## [Records shown]
╔══

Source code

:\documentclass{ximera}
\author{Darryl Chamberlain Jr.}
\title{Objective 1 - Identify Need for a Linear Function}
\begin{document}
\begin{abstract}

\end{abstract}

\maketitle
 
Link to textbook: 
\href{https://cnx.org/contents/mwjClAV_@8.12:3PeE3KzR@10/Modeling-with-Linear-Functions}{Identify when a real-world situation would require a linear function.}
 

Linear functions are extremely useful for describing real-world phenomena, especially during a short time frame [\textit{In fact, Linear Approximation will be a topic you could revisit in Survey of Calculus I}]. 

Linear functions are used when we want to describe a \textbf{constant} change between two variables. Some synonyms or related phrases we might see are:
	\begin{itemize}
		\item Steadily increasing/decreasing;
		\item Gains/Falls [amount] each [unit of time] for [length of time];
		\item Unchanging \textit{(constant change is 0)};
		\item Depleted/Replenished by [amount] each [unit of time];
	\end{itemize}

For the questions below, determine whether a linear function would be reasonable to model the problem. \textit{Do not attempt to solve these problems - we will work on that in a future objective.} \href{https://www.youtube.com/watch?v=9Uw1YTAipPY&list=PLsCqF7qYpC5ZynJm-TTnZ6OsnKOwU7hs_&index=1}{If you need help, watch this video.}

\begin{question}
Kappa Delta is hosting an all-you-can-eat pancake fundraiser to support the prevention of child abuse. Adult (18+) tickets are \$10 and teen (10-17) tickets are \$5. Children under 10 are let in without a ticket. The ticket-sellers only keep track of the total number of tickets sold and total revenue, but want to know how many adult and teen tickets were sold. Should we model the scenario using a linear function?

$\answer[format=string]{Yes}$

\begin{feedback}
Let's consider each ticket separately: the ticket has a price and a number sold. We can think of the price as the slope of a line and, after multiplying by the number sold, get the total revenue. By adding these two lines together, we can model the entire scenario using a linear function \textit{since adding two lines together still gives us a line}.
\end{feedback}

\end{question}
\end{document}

╚══
╔══

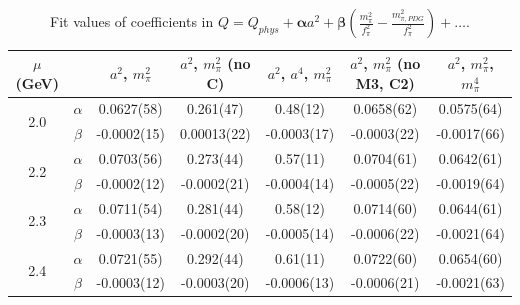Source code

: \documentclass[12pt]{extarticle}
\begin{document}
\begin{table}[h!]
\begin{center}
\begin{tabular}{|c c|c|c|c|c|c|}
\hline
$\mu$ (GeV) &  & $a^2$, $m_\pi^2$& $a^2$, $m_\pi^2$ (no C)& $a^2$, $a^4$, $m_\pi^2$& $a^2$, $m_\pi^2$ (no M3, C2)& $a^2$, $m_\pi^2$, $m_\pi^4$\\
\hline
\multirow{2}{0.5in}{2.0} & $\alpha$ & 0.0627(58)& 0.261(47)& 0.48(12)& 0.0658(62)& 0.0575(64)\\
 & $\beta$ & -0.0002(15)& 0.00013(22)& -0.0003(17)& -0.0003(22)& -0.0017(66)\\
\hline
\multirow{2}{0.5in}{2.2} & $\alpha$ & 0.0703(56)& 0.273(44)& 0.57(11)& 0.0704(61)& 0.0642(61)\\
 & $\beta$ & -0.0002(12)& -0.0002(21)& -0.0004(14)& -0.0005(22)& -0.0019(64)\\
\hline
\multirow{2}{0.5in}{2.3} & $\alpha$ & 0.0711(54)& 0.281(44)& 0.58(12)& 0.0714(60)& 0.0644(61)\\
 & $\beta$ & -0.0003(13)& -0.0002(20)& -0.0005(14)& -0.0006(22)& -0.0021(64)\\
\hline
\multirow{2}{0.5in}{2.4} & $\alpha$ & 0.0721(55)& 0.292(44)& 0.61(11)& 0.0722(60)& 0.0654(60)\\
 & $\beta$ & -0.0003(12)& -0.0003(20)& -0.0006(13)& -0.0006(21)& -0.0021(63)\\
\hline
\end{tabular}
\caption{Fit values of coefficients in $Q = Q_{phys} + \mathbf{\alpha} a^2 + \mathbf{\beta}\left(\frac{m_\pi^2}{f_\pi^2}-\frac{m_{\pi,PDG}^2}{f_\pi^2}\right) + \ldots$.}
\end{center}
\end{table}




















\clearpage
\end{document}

╚══

## [Required action]
Across the data, find each line that has "Identify" in it and copy that line.

## [Finished task]
\title{Objective 1 - Identify Need for a Linear Function}
\href{https://cnx.org/contents/mwjClAV_@8.12:3PeE3KzR@10/Modeling-with-Linear-Functions}{Identify when a real-world situation would require a linear function.}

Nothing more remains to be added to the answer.